# GIVEN RECORDS
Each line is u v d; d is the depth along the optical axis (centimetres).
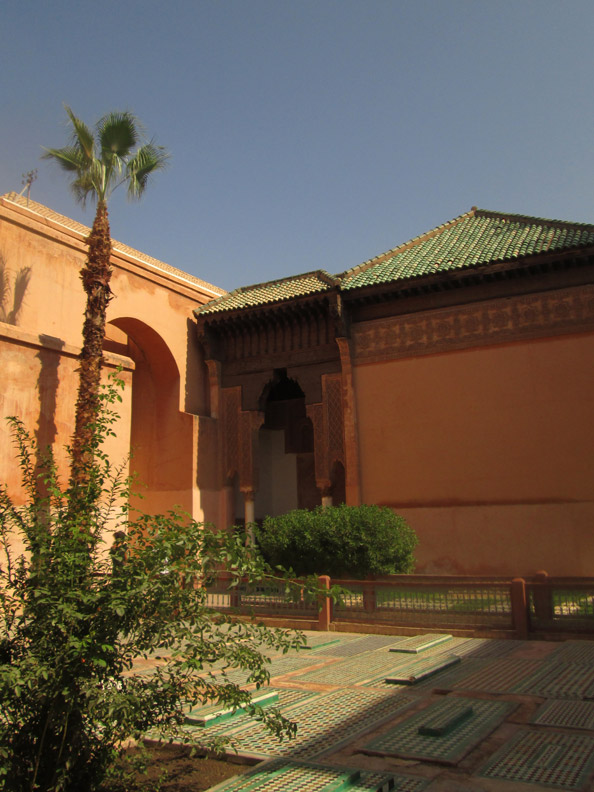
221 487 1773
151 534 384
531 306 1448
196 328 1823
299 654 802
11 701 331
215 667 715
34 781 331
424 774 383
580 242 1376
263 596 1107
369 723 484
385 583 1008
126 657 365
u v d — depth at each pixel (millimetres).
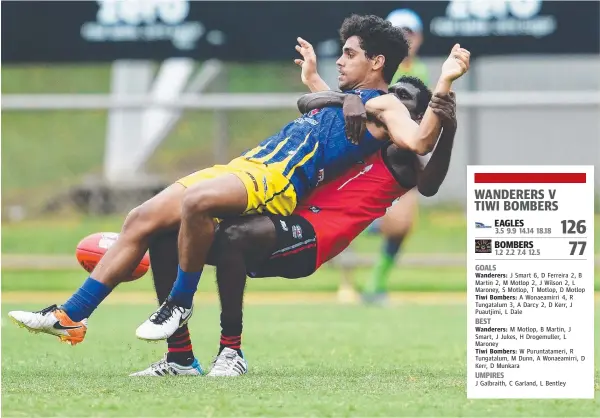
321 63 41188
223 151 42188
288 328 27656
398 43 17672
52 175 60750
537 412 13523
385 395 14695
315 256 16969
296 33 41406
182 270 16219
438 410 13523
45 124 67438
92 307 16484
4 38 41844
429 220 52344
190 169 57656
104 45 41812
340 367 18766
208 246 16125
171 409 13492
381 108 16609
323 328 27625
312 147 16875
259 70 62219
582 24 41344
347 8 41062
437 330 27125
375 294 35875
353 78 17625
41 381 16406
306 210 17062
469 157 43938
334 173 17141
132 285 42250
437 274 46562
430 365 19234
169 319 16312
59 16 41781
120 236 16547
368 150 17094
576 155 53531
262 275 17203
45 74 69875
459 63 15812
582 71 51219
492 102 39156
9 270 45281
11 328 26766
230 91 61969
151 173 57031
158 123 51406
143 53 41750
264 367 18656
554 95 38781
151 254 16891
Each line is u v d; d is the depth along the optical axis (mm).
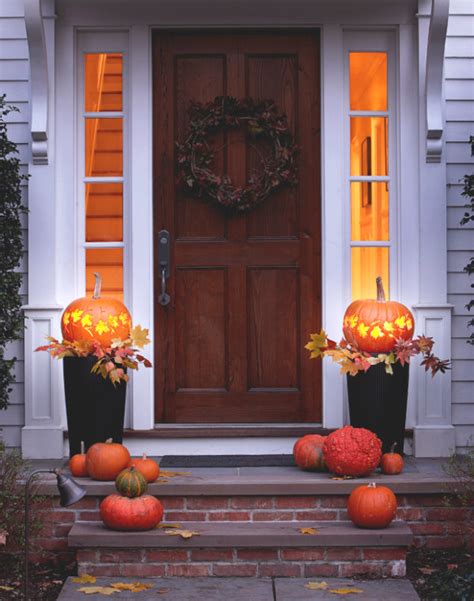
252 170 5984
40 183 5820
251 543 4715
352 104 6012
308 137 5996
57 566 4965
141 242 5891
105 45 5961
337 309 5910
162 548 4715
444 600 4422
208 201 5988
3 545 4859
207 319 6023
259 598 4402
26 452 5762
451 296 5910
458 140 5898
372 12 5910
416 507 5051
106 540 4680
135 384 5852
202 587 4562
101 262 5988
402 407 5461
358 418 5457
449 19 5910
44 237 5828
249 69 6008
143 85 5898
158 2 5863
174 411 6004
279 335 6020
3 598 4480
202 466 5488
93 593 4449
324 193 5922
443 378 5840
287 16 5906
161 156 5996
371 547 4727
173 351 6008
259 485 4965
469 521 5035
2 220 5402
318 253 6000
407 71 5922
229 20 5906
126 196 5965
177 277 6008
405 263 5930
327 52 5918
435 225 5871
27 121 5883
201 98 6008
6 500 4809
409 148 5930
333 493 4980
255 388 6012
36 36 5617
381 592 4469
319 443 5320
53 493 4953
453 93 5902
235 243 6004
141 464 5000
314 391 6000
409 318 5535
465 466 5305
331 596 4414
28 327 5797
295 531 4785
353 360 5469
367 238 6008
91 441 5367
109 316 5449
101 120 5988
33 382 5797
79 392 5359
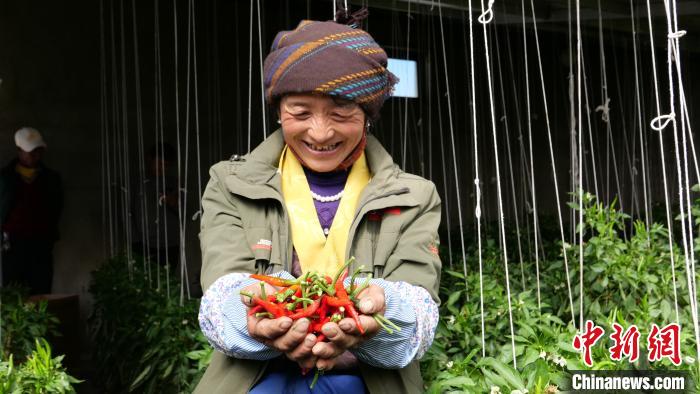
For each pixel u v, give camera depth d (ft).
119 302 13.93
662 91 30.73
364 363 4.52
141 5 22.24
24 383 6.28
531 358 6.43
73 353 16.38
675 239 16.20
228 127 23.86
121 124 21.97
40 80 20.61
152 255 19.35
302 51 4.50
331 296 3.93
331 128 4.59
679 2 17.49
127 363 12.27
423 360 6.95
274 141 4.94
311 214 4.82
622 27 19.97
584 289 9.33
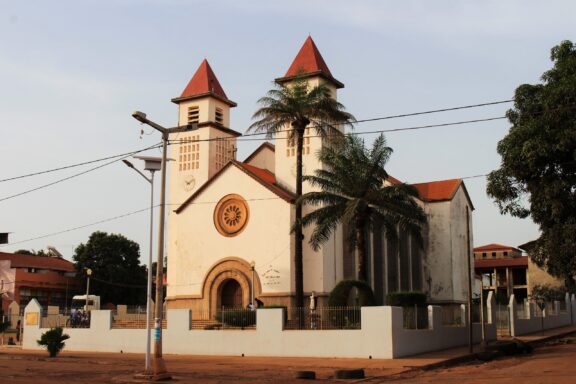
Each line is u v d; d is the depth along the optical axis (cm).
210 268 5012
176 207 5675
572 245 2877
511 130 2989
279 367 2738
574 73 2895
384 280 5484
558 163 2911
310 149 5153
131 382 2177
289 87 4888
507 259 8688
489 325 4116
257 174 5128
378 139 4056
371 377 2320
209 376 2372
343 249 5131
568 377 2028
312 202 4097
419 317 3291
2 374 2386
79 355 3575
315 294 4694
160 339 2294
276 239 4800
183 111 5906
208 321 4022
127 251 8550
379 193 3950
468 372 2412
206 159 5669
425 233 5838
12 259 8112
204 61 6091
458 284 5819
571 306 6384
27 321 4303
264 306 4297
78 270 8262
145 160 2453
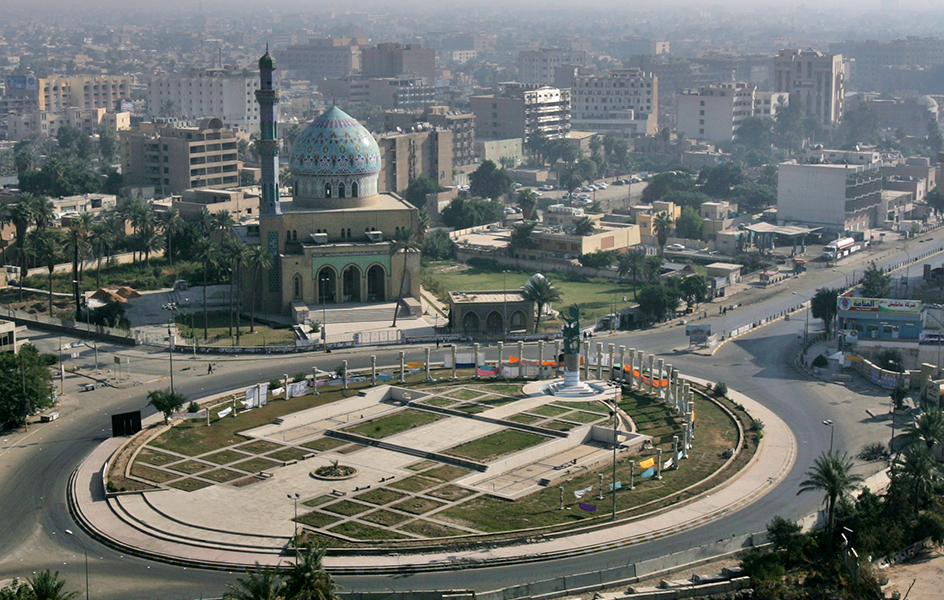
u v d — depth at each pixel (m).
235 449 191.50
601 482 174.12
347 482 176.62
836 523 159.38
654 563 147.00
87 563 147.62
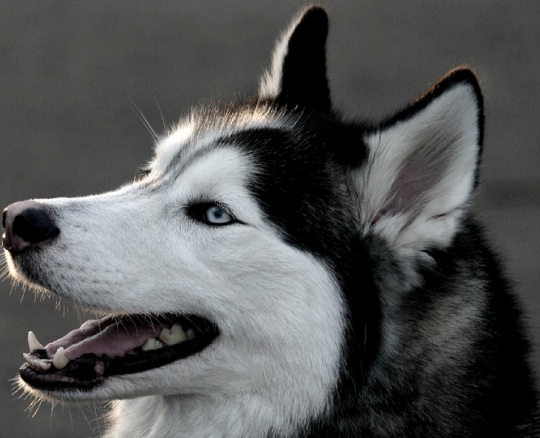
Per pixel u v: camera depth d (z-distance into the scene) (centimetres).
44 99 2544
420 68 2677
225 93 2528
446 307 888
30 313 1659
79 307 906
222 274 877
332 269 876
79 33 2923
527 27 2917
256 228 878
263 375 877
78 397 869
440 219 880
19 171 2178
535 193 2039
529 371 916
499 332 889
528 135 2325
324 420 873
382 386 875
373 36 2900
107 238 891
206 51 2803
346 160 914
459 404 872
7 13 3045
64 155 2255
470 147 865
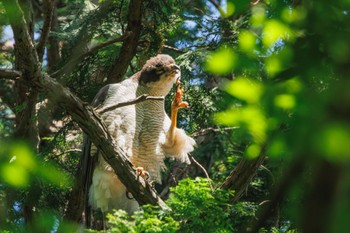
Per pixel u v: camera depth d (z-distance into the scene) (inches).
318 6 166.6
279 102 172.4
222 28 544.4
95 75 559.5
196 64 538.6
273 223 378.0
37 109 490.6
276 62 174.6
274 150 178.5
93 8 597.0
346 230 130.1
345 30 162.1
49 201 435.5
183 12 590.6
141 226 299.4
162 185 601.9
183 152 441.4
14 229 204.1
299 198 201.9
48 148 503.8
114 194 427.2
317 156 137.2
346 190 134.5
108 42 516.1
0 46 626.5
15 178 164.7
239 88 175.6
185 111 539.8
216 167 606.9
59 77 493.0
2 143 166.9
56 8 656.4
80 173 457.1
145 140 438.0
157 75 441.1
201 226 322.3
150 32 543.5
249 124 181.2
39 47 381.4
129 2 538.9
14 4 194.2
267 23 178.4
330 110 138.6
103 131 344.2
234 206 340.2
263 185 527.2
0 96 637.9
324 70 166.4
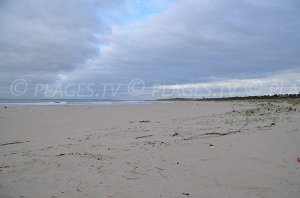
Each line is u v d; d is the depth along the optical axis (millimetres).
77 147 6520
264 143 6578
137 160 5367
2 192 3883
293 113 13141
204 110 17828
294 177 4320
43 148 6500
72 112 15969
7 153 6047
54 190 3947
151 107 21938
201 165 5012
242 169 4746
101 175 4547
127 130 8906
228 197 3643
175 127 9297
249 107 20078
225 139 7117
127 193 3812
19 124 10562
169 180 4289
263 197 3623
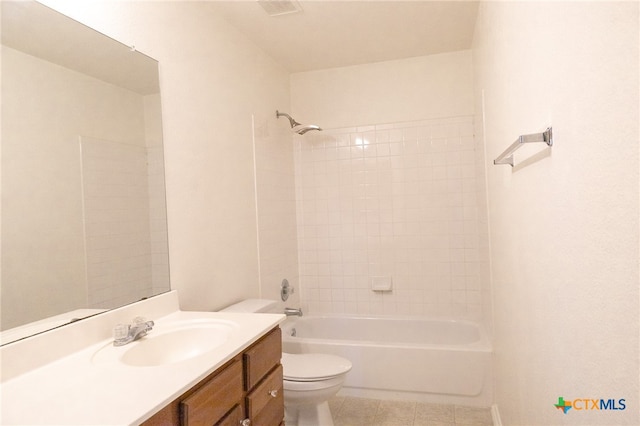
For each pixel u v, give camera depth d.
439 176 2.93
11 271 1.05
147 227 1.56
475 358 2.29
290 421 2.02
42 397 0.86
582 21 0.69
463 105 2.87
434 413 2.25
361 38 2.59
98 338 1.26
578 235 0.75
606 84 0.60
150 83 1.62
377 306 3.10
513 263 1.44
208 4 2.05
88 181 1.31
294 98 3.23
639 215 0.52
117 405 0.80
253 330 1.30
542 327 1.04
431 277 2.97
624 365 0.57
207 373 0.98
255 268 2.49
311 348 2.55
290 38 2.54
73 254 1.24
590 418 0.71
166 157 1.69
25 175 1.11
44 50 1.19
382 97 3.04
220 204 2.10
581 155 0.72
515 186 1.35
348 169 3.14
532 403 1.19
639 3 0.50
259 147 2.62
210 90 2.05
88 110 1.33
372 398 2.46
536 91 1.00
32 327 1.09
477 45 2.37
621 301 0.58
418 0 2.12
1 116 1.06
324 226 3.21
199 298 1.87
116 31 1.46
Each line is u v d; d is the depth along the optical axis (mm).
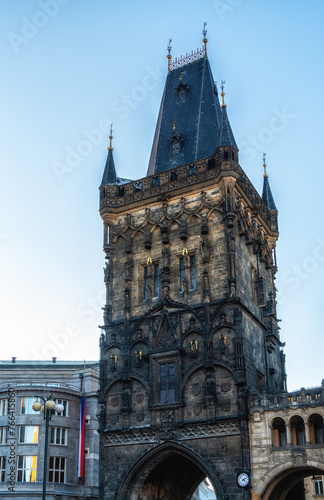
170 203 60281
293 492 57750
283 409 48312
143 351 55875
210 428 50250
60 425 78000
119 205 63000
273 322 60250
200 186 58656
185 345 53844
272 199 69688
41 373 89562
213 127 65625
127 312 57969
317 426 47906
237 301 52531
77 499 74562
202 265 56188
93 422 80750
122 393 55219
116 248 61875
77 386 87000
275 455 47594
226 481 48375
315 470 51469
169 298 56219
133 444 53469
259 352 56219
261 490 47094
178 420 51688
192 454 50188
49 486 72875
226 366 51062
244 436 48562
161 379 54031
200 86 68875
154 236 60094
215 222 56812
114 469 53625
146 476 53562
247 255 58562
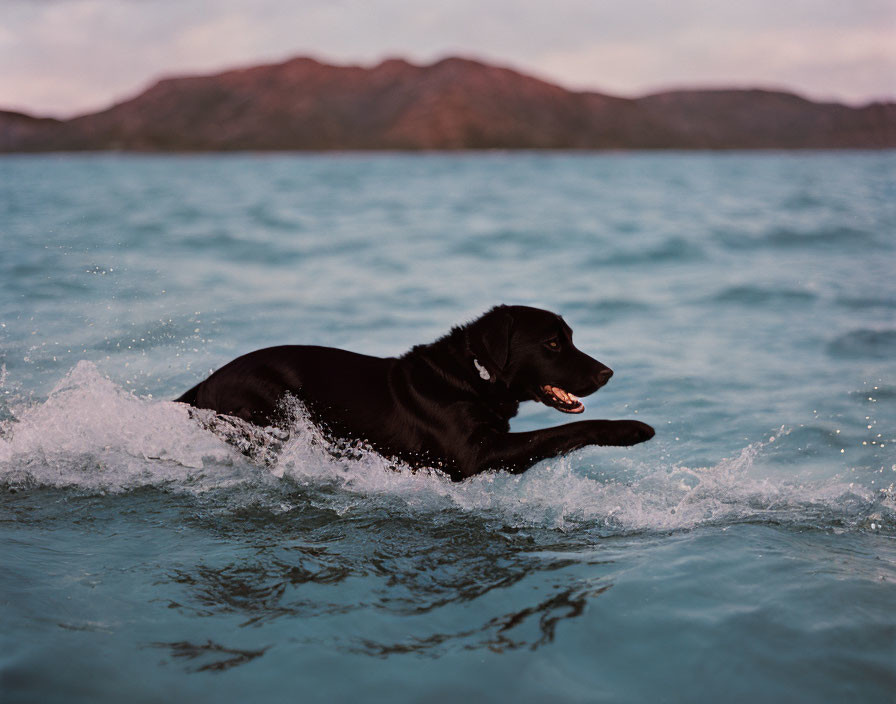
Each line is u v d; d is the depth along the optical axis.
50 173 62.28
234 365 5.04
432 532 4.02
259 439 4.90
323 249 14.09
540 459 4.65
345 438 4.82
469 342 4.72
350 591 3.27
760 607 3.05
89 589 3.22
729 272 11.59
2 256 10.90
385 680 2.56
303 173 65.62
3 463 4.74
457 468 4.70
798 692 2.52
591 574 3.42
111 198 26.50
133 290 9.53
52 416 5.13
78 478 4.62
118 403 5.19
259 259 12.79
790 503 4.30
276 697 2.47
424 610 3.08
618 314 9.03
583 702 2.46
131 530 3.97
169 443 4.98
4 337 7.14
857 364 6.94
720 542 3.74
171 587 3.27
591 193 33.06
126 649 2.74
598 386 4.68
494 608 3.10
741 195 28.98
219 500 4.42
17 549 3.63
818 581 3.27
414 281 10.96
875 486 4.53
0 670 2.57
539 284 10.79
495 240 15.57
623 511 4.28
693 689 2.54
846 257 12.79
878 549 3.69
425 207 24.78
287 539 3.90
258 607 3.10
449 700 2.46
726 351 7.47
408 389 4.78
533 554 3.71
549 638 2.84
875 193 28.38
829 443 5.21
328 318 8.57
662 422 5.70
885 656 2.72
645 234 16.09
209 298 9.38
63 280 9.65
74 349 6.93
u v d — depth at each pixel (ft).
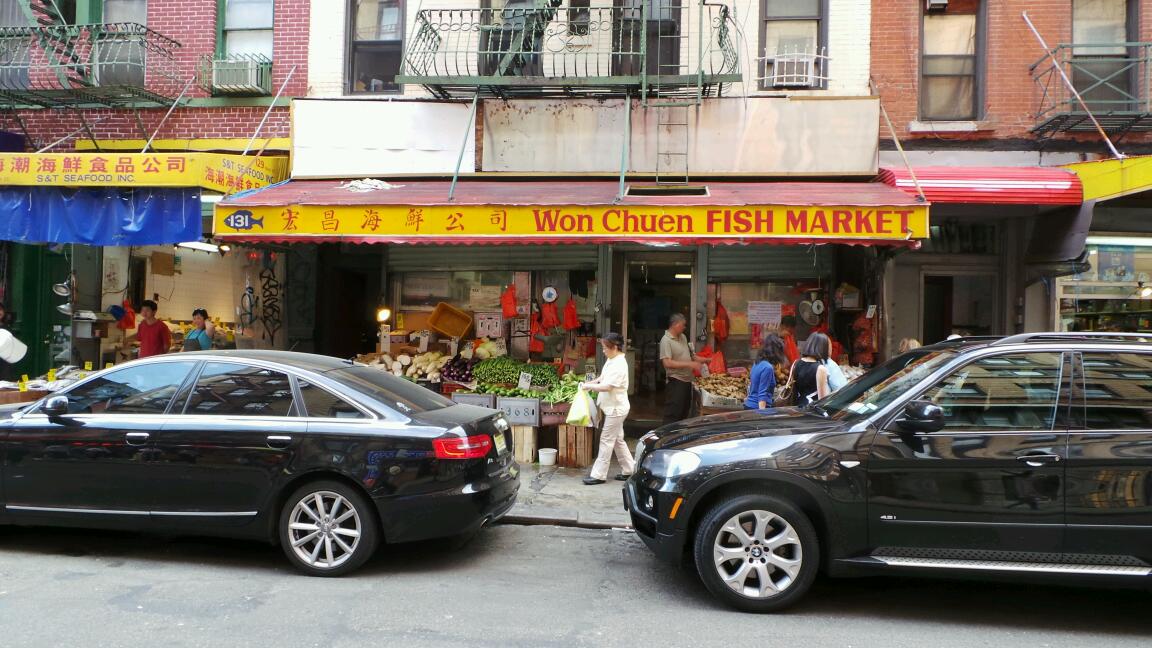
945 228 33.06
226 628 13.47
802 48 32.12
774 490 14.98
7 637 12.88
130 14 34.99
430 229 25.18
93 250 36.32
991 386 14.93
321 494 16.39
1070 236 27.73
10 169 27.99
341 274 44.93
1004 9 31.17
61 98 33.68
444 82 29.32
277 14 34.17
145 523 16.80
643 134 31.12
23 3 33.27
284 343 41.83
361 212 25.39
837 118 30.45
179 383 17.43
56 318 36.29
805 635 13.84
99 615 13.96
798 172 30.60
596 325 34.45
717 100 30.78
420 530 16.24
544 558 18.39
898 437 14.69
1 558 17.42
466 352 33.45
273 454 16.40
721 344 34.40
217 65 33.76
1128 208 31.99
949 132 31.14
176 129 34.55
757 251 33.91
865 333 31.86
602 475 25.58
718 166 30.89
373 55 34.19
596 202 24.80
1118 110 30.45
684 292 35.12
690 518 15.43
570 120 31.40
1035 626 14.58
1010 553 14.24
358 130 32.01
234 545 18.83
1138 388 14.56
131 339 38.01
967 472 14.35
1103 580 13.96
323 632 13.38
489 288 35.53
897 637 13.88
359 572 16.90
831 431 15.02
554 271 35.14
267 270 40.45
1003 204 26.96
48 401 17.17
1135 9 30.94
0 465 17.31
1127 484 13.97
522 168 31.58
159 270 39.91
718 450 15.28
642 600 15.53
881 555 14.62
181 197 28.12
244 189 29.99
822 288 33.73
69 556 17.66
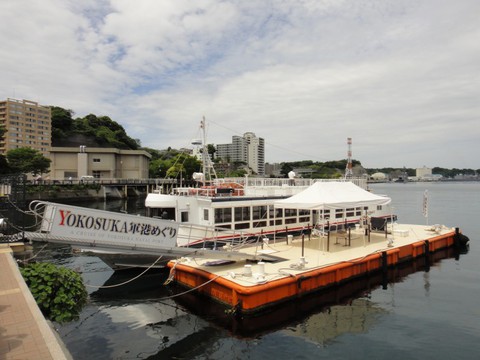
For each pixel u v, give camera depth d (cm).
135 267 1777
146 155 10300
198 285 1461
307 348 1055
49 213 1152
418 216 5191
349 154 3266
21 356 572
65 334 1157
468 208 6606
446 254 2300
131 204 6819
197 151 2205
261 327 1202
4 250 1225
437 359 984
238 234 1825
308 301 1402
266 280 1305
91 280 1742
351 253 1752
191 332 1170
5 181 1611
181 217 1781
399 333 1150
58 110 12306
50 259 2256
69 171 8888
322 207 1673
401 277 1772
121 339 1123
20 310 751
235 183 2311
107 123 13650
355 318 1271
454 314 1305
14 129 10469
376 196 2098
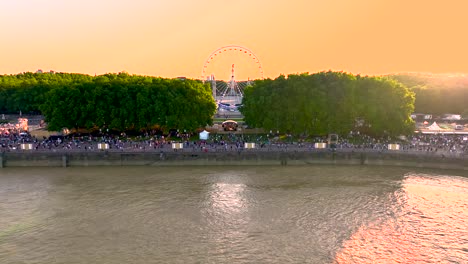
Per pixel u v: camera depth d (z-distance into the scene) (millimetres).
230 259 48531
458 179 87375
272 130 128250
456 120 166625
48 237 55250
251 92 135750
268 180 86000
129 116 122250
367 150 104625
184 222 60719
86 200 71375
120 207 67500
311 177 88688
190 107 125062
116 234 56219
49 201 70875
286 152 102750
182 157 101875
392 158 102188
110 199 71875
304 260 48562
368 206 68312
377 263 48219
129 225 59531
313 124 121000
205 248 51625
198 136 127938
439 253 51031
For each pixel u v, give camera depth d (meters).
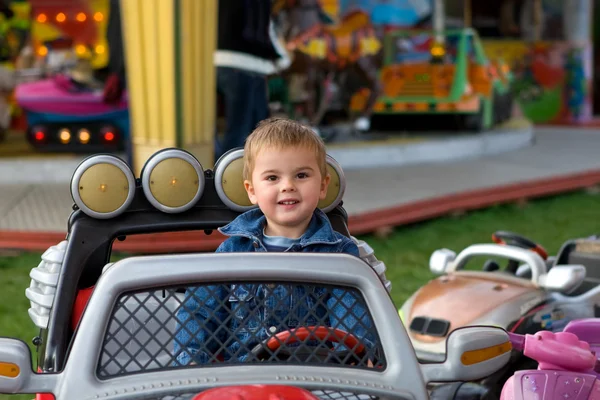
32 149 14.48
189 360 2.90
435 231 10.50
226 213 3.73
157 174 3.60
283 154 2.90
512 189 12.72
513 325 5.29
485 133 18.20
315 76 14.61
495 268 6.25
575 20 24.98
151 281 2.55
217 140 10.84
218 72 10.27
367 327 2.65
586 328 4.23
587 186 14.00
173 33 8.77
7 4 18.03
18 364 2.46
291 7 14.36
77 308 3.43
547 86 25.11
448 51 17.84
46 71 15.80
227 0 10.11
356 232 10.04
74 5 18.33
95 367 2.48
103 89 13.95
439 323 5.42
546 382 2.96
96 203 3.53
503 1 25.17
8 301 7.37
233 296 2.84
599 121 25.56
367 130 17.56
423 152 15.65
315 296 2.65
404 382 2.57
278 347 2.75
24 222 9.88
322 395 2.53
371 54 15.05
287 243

# TASK TO COMPLETE
Only the lines from the one that contains "46 71 15.80" to the end of the data should be output, exactly as they appear.

# OUTPUT OF THE TASK
46 71 15.80
227 0 10.11
356 232 10.04
74 5 18.33
95 367 2.48
103 89 13.95
439 323 5.42
546 382 2.96
96 203 3.53
503 1 25.17
8 301 7.37
233 296 2.84
599 121 25.56
367 130 17.56
423 152 15.65
315 296 2.65
404 382 2.57
278 347 2.75
24 222 9.88
322 395 2.53
371 54 15.05
287 243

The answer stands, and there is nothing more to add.